For industrial applications, covalent immobilization of enzymes provides minimum leakage, recoverability, reusability, and high stability. Yet, the suitability of a given site on the enzyme for immobilization remains a trial-and-error procedure. Here, we investigate the reliability of design heuristics and a coarse-grain molecular simulation in predicting the optimum sites for covalent immobilization of TEM-1 β-lactamase. We utilized Escherichia coli-lysate-based cell-free protein synthesis (CFPS) to produce variants containing a site-specific incorporated unnatural amino acid with a unique moiety to facilitate site directed covalent immobilization. To constrain the number of potential immobilization sites, we investigated the predictive capability of several design heuristics. The suitability of immobilization sites was determined by analyzing expression yields, specific activity, immobilization efficiency, and stability of variants. These experimental findings are compared with coarse-grain simulation of TEM-1 domain stability and thermal stability and analyzed for a priori predictive capabilities.
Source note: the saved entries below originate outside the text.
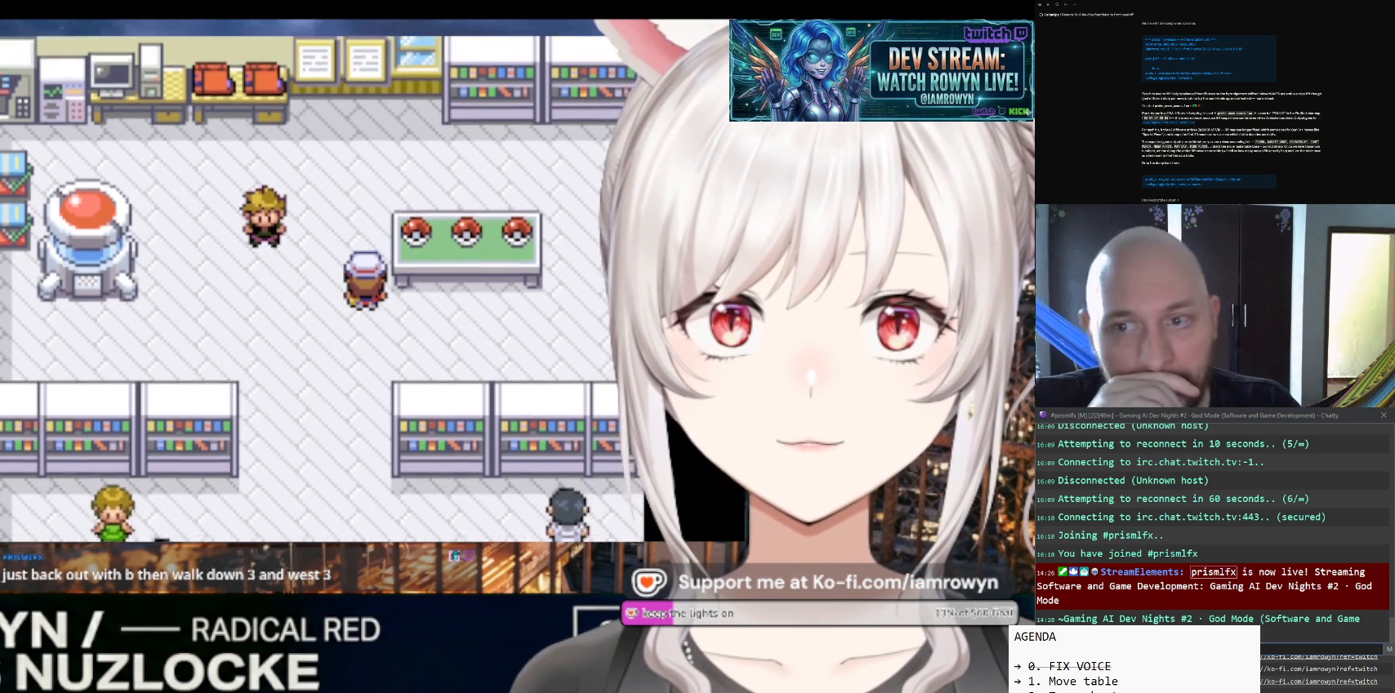
{"buttons": ["DPAD_UP"], "events": []}
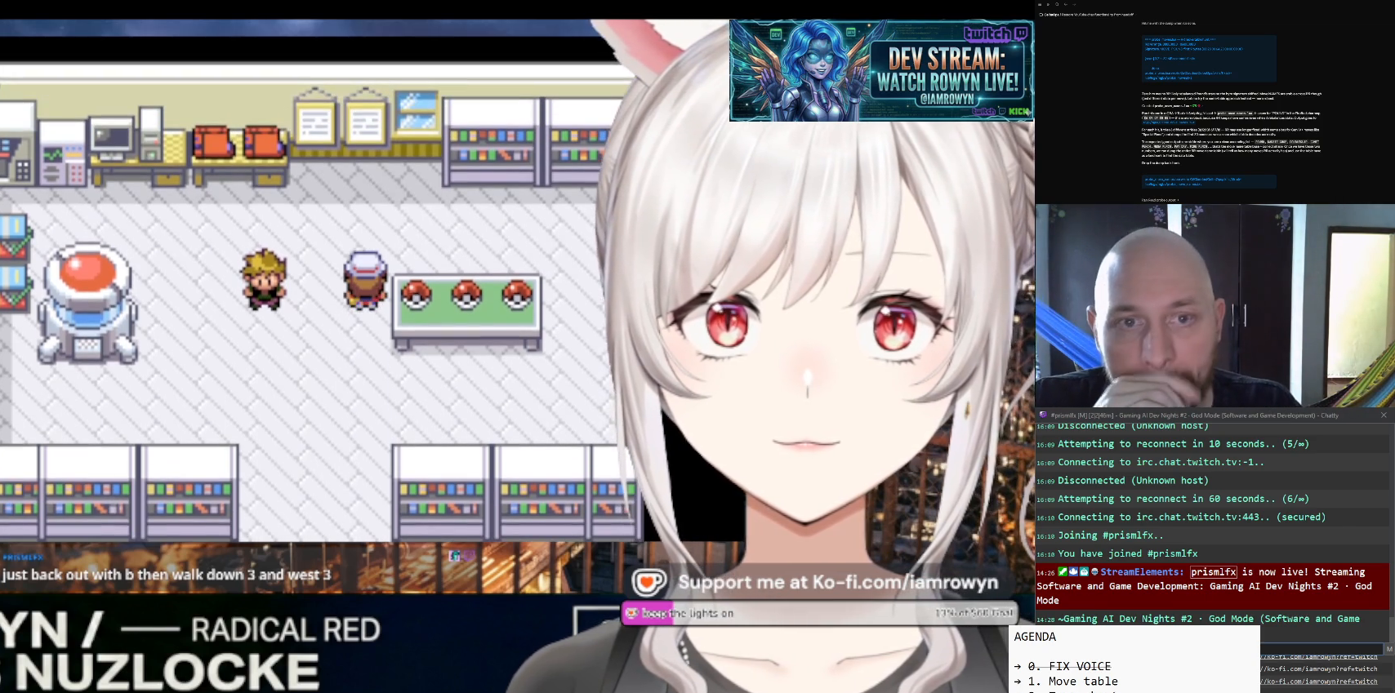
{"buttons": ["DPAD_UP"], "events": []}
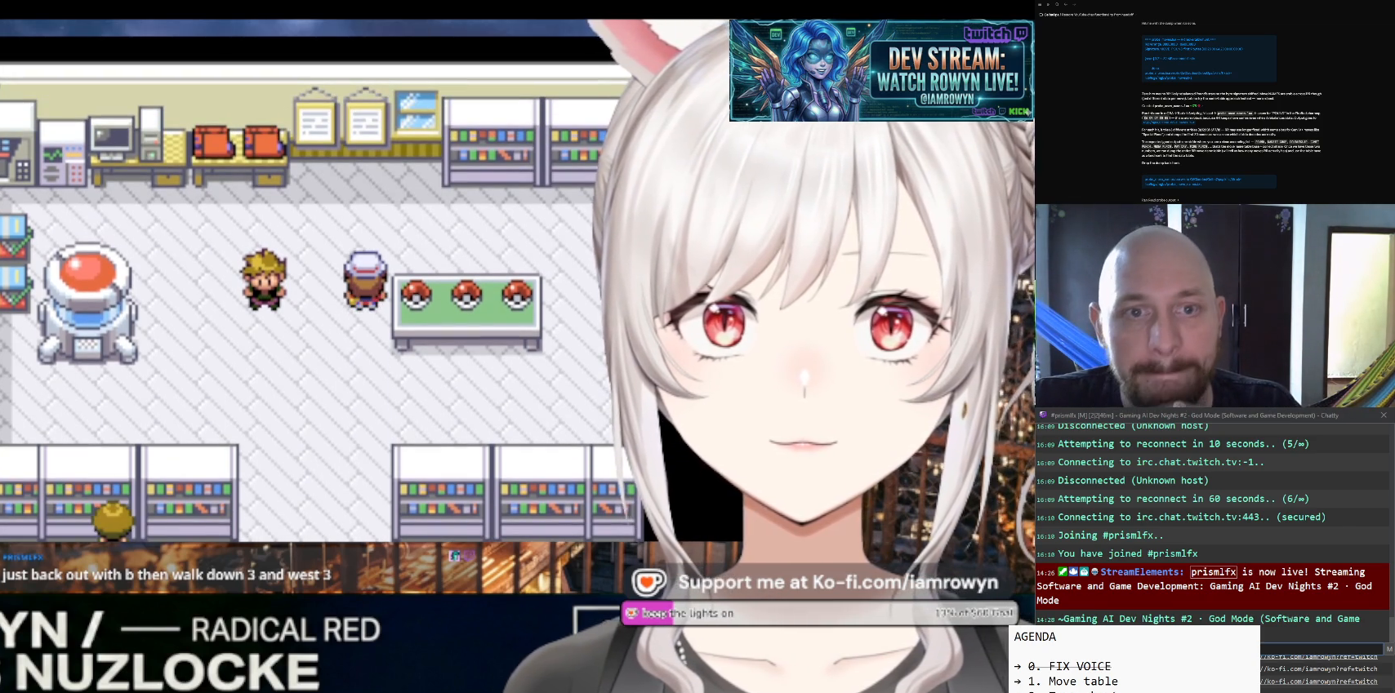
{"buttons": ["DPAD_UP"], "events": []}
This work demonstrates that the design heuristics successfully identify a subset of locations for experimental validation. Specifically, the nucleotide following amber stop codon and domain stability correlate well with the expression yield and specific activity of the variants, respectively. Our approach highlights the advantages of combining coarse-grain simulation and high-throughput experimentation using CFPS to identify optimal enzyme immobilization sites.